> [THE REQUEST] Could you transcribe the listing word for word, starting at its very beginning and ending at the line that contains "2L0 0V264H264V139L165 38L93", with the pictures left out?

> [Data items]
______

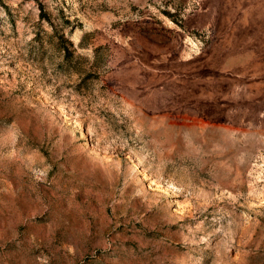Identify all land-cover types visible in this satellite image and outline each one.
<instances>
[{"label": "rangeland", "instance_id": "1", "mask_svg": "<svg viewBox=\"0 0 264 264\" xmlns=\"http://www.w3.org/2000/svg\"><path fill=\"white\" fill-rule=\"evenodd\" d=\"M0 264H264V0H0Z\"/></svg>", "mask_w": 264, "mask_h": 264}]
</instances>
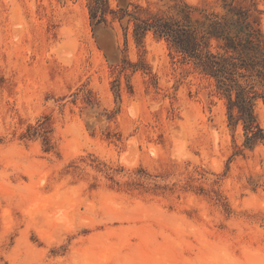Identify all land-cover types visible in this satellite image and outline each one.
<instances>
[{
  "label": "rangeland",
  "instance_id": "1",
  "mask_svg": "<svg viewBox=\"0 0 264 264\" xmlns=\"http://www.w3.org/2000/svg\"><path fill=\"white\" fill-rule=\"evenodd\" d=\"M88 2L0 0V264H264V139L165 38L93 31ZM237 3L264 33V0ZM41 123L50 150L22 137Z\"/></svg>",
  "mask_w": 264,
  "mask_h": 264
},
{
  "label": "trees",
  "instance_id": "2",
  "mask_svg": "<svg viewBox=\"0 0 264 264\" xmlns=\"http://www.w3.org/2000/svg\"><path fill=\"white\" fill-rule=\"evenodd\" d=\"M166 10L152 11L136 4L114 9L109 0H89L88 13L95 31L108 26L115 19L128 17L133 21L132 34L140 43L152 32L170 43L177 51L192 60L204 74L212 77L217 90L227 99V114L230 124L242 122L246 145L251 147L264 139V129L259 125L256 103L264 102V33L259 22L250 19L248 9L235 0H221L223 13L207 11L205 7L192 5L184 0H173ZM111 21H108V17ZM217 41L216 49L211 41ZM125 69L145 68L143 63L122 61ZM118 65L117 62H115ZM257 86L263 89L259 91ZM27 129L22 137L29 138L42 131L46 150L52 148L47 127L42 123Z\"/></svg>",
  "mask_w": 264,
  "mask_h": 264
}]
</instances>
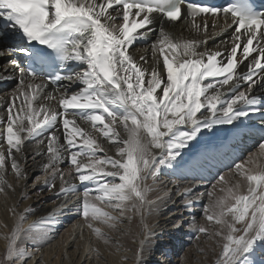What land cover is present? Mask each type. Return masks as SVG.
<instances>
[{"label":"snow or ice","instance_id":"1","mask_svg":"<svg viewBox=\"0 0 264 264\" xmlns=\"http://www.w3.org/2000/svg\"><path fill=\"white\" fill-rule=\"evenodd\" d=\"M185 10L192 18L201 14L222 15L221 33L231 27L235 29L232 46L225 51L204 47V51L198 52L197 48L206 45L207 40H175L161 27L151 48L156 59L159 46L165 80L158 68L151 72L142 68L129 50L147 39L155 15L175 22L185 16ZM118 20L123 23L117 24ZM0 21L11 29L8 36L16 45L7 48L8 53L20 51L33 63L49 67L57 60L61 67L69 61L85 66L74 76L57 73L38 77L31 65L25 69L19 61H11L13 68L19 70V87L27 108L20 109L25 112L21 118L13 115V104L7 106L6 127L0 131L7 145L6 149L0 146V193L14 190V185L6 179L8 161L17 181L27 179L20 161L27 158L25 143L34 142L35 155L45 157L40 165L45 176L37 177L43 187L52 191L59 179V191L55 195L67 196L77 190L76 183L66 178L60 167L65 162L72 166L67 177L74 171L79 182L95 185L84 189L77 211L104 243L110 237L91 220L115 228L124 219L139 216L146 239L141 240L136 259L137 264H143L144 246L151 235L145 217L162 199L157 196L152 200L149 195L163 167H172L173 161L202 130L231 125L260 110L257 106L260 98L253 93L254 86L264 87V11L257 10L252 0H230L220 8L192 0H101L100 3L0 0ZM195 27L199 31V25ZM204 28L206 31L207 23ZM33 42L44 48L34 51ZM165 49L173 53L183 51L170 59ZM245 60L250 62L241 73L238 68ZM140 61L147 62V57L141 55ZM156 62L159 64L158 59ZM37 79L40 83L34 87ZM62 79L78 82L82 87L71 94L60 93V111L45 103L38 104L34 110L33 100L39 95L36 89L42 92L45 80L55 83ZM242 84L247 85L243 90ZM161 89L162 93L158 92ZM43 99L51 102L57 96L48 94ZM41 110L43 116L38 119ZM77 120L89 125L91 131L81 127ZM58 122L64 129V143L57 134ZM98 123L103 127H97ZM94 133H100L109 148L98 142ZM260 147L264 149V143ZM112 148L114 154H110ZM235 167L240 171L244 165ZM240 175L248 181L247 195L234 194L231 188L225 196L215 197L212 191L207 194L209 202L204 205L203 214L210 225L219 227L212 231L205 225L194 226L197 233L208 239H222V244L216 241L221 251L215 264H255V249L264 242V171L254 174L240 171ZM149 179L153 184L148 183ZM219 179L223 181L224 177ZM91 192L99 194L91 200L106 202L119 215L92 203ZM190 192L191 189H184L181 194L188 197ZM229 198L235 201L230 206ZM192 203V199H186L184 206L190 208ZM10 211L17 219L11 232L4 234L7 243L0 264H27L32 253L22 244L25 240L37 244L47 239V232L37 227L44 220L34 221L24 229L22 222L31 208L16 213L13 206ZM45 219L52 221V214ZM238 223H243V227L238 228Z\"/></svg>","mask_w":264,"mask_h":264},{"label":"rangeland","instance_id":"2","mask_svg":"<svg viewBox=\"0 0 264 264\" xmlns=\"http://www.w3.org/2000/svg\"><path fill=\"white\" fill-rule=\"evenodd\" d=\"M140 54L153 57L151 46L144 52L141 51ZM234 125V129L237 130L238 134L244 136L245 128L249 126V122L241 118ZM204 134V132H201L196 139H200V141L187 151L189 156L193 155L192 159L188 158L189 156L187 159L184 158L183 153L185 151H182V155L173 161L172 167H163L155 180L154 190L150 193L149 199L155 200L157 196L162 197V199L153 208L151 214L145 217V223L151 235L147 237L144 246L143 264H215V258L220 254L221 248L216 241L222 239L220 237L208 239L204 234L197 233L194 228V226L205 225L214 231L216 227H219L215 226L214 223L210 225L203 214L204 205L209 202L207 194L212 191L215 197L225 196L227 190L232 189L231 185L235 184L233 185L234 189H232L233 193L243 195L239 187H236V183L241 182L243 179L247 180L246 177L240 175V171L254 174L256 171L250 170L247 164L252 159H263L264 149L259 147L260 143L252 144L254 141L248 142L240 150L241 157L239 160L227 169L220 168L219 164L223 160L221 159L222 151L221 149L215 150L212 148L216 145H223L227 138L220 132ZM234 135V138L239 137L237 134ZM234 138L232 135L230 141ZM211 154L213 157L216 155L221 159L220 161V159L216 160L212 157L209 161H212L209 165L217 172L205 168V171L200 173L196 167L200 166L202 161L208 162L207 157ZM180 162L193 166L194 171L188 172L185 167L181 166ZM237 164H243L244 167L238 171L235 167ZM193 172L200 174L201 177H194ZM211 172H213L211 178L204 176ZM41 173L43 171L33 173L26 181V187H33L36 178ZM221 176L224 177L223 181L219 179ZM148 183L153 184V180L149 179ZM214 185L215 187H213ZM78 186L75 192H70L67 196L62 195V200L55 207L56 210L51 212L52 221H47L46 217H40L22 222L23 228L27 229L32 222L44 220V223L37 225V227L46 231L47 239L50 240L46 243L44 241L43 244L24 241L22 246L27 247L32 253V256L27 258V264H120V260H123L124 256L129 253L135 256L134 262L133 260L131 262L137 264L133 250L127 249L121 242L122 237L130 230L134 217L131 221L124 219L122 223H117L115 228L109 227L98 220H91L95 227L100 228L102 232L107 233L110 237L109 242L104 243L95 235L92 229L87 227L88 221L77 211L83 199L84 189L94 188L95 185L84 182ZM184 189H191L188 197L181 194ZM97 195L99 194L91 192L90 200ZM186 199L193 200L190 208L184 206ZM91 202L102 210L112 213V215H119V212H113L106 202L100 200H91ZM126 215H131V213ZM240 227L242 228L243 225ZM144 239H146V235L142 240ZM131 242L135 243L136 246L139 245L138 249L140 248L139 241L133 239ZM220 242L222 244V241ZM158 243L160 248L156 250ZM5 250L6 246L0 249V256L5 253ZM253 259L255 264H264V242L257 245Z\"/></svg>","mask_w":264,"mask_h":264},{"label":"bare ground","instance_id":"3","mask_svg":"<svg viewBox=\"0 0 264 264\" xmlns=\"http://www.w3.org/2000/svg\"><path fill=\"white\" fill-rule=\"evenodd\" d=\"M96 2L100 3L101 0H96ZM154 20H159L160 28L162 27L164 31L170 33L171 36L175 40H179V41L207 40L206 45L197 48L198 52L204 51V47H206L210 51H225V49L230 50L232 46V37H233V33L235 29L234 27H231L225 30L223 33H221V27L224 24V18L222 15L217 16V17L213 16L211 18L198 17L197 19H188L186 17H183L177 22H170V21H164L162 17L157 14L154 17ZM121 23H123L122 20L117 21V24H121ZM205 23H207L206 31L204 28ZM214 23L216 25L215 27H213ZM229 23H231L230 19H229ZM196 25H199V31H197V28L195 27ZM10 31L11 29L8 28L3 31V34H0V43L2 44V47L5 46L4 44L5 40L11 41L8 36ZM214 33L215 35H213ZM158 36H159V31L157 35L154 33H150L149 31L147 35V39L143 42L135 43L134 46L131 47L129 51L131 52L134 59L137 61V63L142 68L148 69L149 72H151L153 68H158V71L161 73V75L166 80V72L163 68V56H161L159 53V50H158L159 46L157 48L156 59H154L151 56L150 57L146 56L147 62L140 61V56H141L140 52L141 51L144 52L148 47H150L154 42H156L158 39ZM11 42L14 43L13 41ZM6 50L7 49L0 50V51H3L4 53V54H0V120H3L5 122L3 124H0V131H2L3 128L6 127L8 104L10 103L13 104V115L14 116L19 115L21 118L25 116V112L20 111V109L27 108L25 97L22 94L21 89L19 87V78H20L19 70L13 68V66L11 65V61L17 60L20 62L21 67L24 68L23 61H22L23 53H21L20 51H14L12 53H8ZM182 51H183L182 49H179L177 53H173L170 49H165V54L169 55V58L171 59L173 55H179V53ZM255 55L256 53H253V56ZM157 59L159 60V64H157L156 62ZM238 59H240L239 52H238ZM249 62L250 60H245L239 66L238 71L241 73L245 72L247 70V65ZM71 65L76 67L75 72L72 74V76H74L78 72H82L85 67L83 64H79L73 61H71ZM39 83H40V80L37 79L34 82V87L36 84H39ZM9 84H12V85L8 86ZM81 87L82 85L80 83L78 82L72 83L67 79L64 80L59 87H55L53 89L48 87L45 84V87L43 88L42 92L40 89H36L39 95L37 96L35 100H33V109L34 110L37 109L38 104L45 103L48 107H56L57 111H60V106L58 103L60 93L68 92L69 94H71V93L78 91ZM246 87H247L246 84H242L241 90H243ZM158 92L162 93V89L158 90ZM48 94L56 95L57 100L51 101V102L45 101L43 99V96L48 95ZM253 94H255L256 96L260 98L258 101V105H257L260 110L256 113L250 114L246 118H243L246 122H249V126L245 128L244 136H242L240 133L238 134L237 130L234 129L235 122L231 125L229 124L215 125L211 130H202V132L205 133L204 135L208 133H219L220 132V133H223V135L227 138V140L223 143V145L215 146V149H221L222 153L224 154L222 157L223 159L222 161L227 164L228 163L232 164L234 159L236 158L239 159V157L241 156L240 150H242V147L248 144V142L254 141L253 136L250 137L254 131L258 132L257 130L258 128L260 129L264 128V87H261L259 85L254 86ZM42 116H43V111L41 110V115L38 117V119L42 118ZM106 121H107V117H106ZM24 122L25 124H27V120H25ZM77 123H79L80 126L84 127L86 130L91 131V128L89 125H86L82 121H79V120H77ZM260 124H262L263 126L261 127ZM97 127H103V125H100L98 123ZM63 132H64V129L62 127V124L58 122L57 123V134L60 135L61 143H64ZM247 132H249L248 135H246ZM234 134L239 135V137L234 138L235 137ZM94 135L98 138V142H101L104 144V147L106 149L109 148L107 141L100 135V133H94ZM232 135L234 139L230 141V139L232 138ZM196 139L189 142V146L183 150L185 151L183 153L184 158L186 157L187 159V157L189 156L187 154V151H189V148L190 147L192 148L194 145H196V143L200 141V139L199 140H196ZM77 140H79V138H77ZM261 143H264V142H261ZM0 146H3L5 149L7 147L6 141L3 139V137H0ZM24 152L27 158L25 160H21L20 163L22 164L23 170L27 175V179L17 181L13 171L11 170L10 161H8V170L6 173V179L14 185V190L6 189L5 192L0 193V249L6 246V243H7L6 240L4 239V234L11 232V229L14 226L16 219H17V216L12 211H10V209H12L13 206L15 207L16 213H22L25 208H31V212L28 213L27 218L23 220V221H27V220H35L40 217L47 218L51 214L52 211L56 210L55 207L62 200V195L60 196L55 195V192L59 191V185H60L59 179H57L56 181V188L52 191H49L48 188L43 187L41 181H38L37 178L35 180V184L33 185V187L31 188L26 187V181L29 179V177L36 171H42L40 168V165L42 162L45 161V157L35 155L34 142H26L24 145ZM114 153H115V149L112 148L110 154H114ZM97 155L101 156L103 155V153H97ZM212 157H213L212 154L211 156L209 155L208 160L210 161ZM213 158L216 160L220 159L216 155ZM184 162L182 163L180 162V164L182 167H185L186 170H188L187 167H189V164L187 165V163H184ZM247 166L252 171H256V172L264 171V158L263 159H260V158L252 159L248 162ZM247 166L246 168H248ZM60 167L61 169L65 171L66 178L72 179L76 183L77 186L81 183L79 182L78 179H76L74 171L71 177H67V172L72 168V166L69 163L65 162L61 164ZM44 176H45V172L43 171V173H41L40 176L38 177L42 178ZM233 185H231L232 189H234ZM239 190L240 192H243V195L248 194V181L247 180L243 179L241 180V182H239ZM233 201H234L233 199L229 198L227 200V204L230 206ZM59 212L63 213L62 211H59ZM132 222L133 224H131L129 228L130 230H128L126 232V235L122 237L121 242H123L122 244L125 245L127 249L133 250V253L136 255L139 245L136 246L135 243L131 242V240L136 239L140 243L143 237H145L146 233H145V230L143 229L139 216H134ZM242 225H243L242 223H238L236 226L238 228H241L240 226ZM46 241L49 242L50 240L46 239L45 243ZM43 243L44 241L37 243V244H43ZM134 259H135V256L133 254L132 255H130V253L126 254L124 256V259L120 260V264H133L131 260H133L134 262Z\"/></svg>","mask_w":264,"mask_h":264}]
</instances>
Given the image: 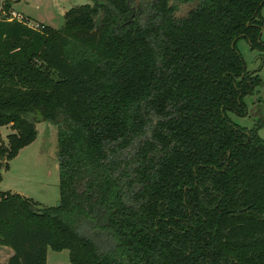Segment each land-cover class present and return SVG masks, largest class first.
I'll use <instances>...</instances> for the list:
<instances>
[{"label":"trees","instance_id":"obj_1","mask_svg":"<svg viewBox=\"0 0 264 264\" xmlns=\"http://www.w3.org/2000/svg\"><path fill=\"white\" fill-rule=\"evenodd\" d=\"M263 7L93 0L59 30L0 18V128L12 131L0 158L37 123L58 128L59 204L0 192L7 264H46L48 249L70 264H264V120L245 129L229 117L262 85L237 44L264 52Z\"/></svg>","mask_w":264,"mask_h":264},{"label":"rangeland","instance_id":"obj_2","mask_svg":"<svg viewBox=\"0 0 264 264\" xmlns=\"http://www.w3.org/2000/svg\"><path fill=\"white\" fill-rule=\"evenodd\" d=\"M100 1V0H98ZM135 7L145 5L152 0H130ZM10 6L6 7V0H0V18L12 13L18 14L28 20L29 25L36 27L43 23L59 30L64 24V14L71 8L92 4L93 0H10ZM195 6V4H179L175 16L183 18ZM264 16V7L262 9ZM264 43V31L261 35ZM238 50L245 62L247 71H257L262 80V85L255 89L252 96L244 98L246 115L239 117L229 114L233 123L241 128L252 129L264 120V52L250 51L245 40L237 44ZM37 136L26 147L6 160L0 158V192L19 194L38 203L41 208L56 207L59 204V180H58V128L46 122L35 125ZM12 134L9 127L0 128V142L7 144L8 135ZM258 135L264 138V129L258 131ZM138 141L123 152L121 158L130 159L136 151ZM90 236L99 249H109V239L99 230L84 225L80 230ZM4 258V257H3ZM4 259L0 262L3 264ZM46 264H70L68 251H47Z\"/></svg>","mask_w":264,"mask_h":264},{"label":"crops","instance_id":"obj_3","mask_svg":"<svg viewBox=\"0 0 264 264\" xmlns=\"http://www.w3.org/2000/svg\"><path fill=\"white\" fill-rule=\"evenodd\" d=\"M16 15H18V14H16ZM261 15L264 18L262 11H261ZM40 24H43V23H40ZM43 25H45V24H43ZM46 26H48V25H46ZM263 31H264V26H263V29H262V34H263ZM11 255H12V251L9 248L0 246V262L2 261V259H4L2 263L3 264H7V260L9 259V257Z\"/></svg>","mask_w":264,"mask_h":264},{"label":"built area","instance_id":"obj_4","mask_svg":"<svg viewBox=\"0 0 264 264\" xmlns=\"http://www.w3.org/2000/svg\"><path fill=\"white\" fill-rule=\"evenodd\" d=\"M11 15L13 16V18H10L9 21H12V20H16V21H19V22H23V21H24V18H22V17L19 16V15H16V14H14V13H12ZM28 26H29V27H32V26H30L29 24H28ZM34 28H37V26L34 27Z\"/></svg>","mask_w":264,"mask_h":264},{"label":"water","instance_id":"obj_5","mask_svg":"<svg viewBox=\"0 0 264 264\" xmlns=\"http://www.w3.org/2000/svg\"><path fill=\"white\" fill-rule=\"evenodd\" d=\"M10 0H6V7H9L10 6ZM6 18V16L2 17V20H4Z\"/></svg>","mask_w":264,"mask_h":264}]
</instances>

______

> [COMPLETE RESPONSE]
Identify all land-cover types visible in this satellite image and outline each one.
<instances>
[{"label": "rangeland", "instance_id": "1", "mask_svg": "<svg viewBox=\"0 0 264 264\" xmlns=\"http://www.w3.org/2000/svg\"><path fill=\"white\" fill-rule=\"evenodd\" d=\"M0 264H264V0H0Z\"/></svg>", "mask_w": 264, "mask_h": 264}]
</instances>
Identify all land-cover types visible in this satellite image and outline each one.
<instances>
[{
  "label": "rangeland",
  "instance_id": "1",
  "mask_svg": "<svg viewBox=\"0 0 264 264\" xmlns=\"http://www.w3.org/2000/svg\"><path fill=\"white\" fill-rule=\"evenodd\" d=\"M88 2L0 0V264H264V139L165 38L93 31ZM237 3L264 33V0ZM41 123L50 150L22 137Z\"/></svg>",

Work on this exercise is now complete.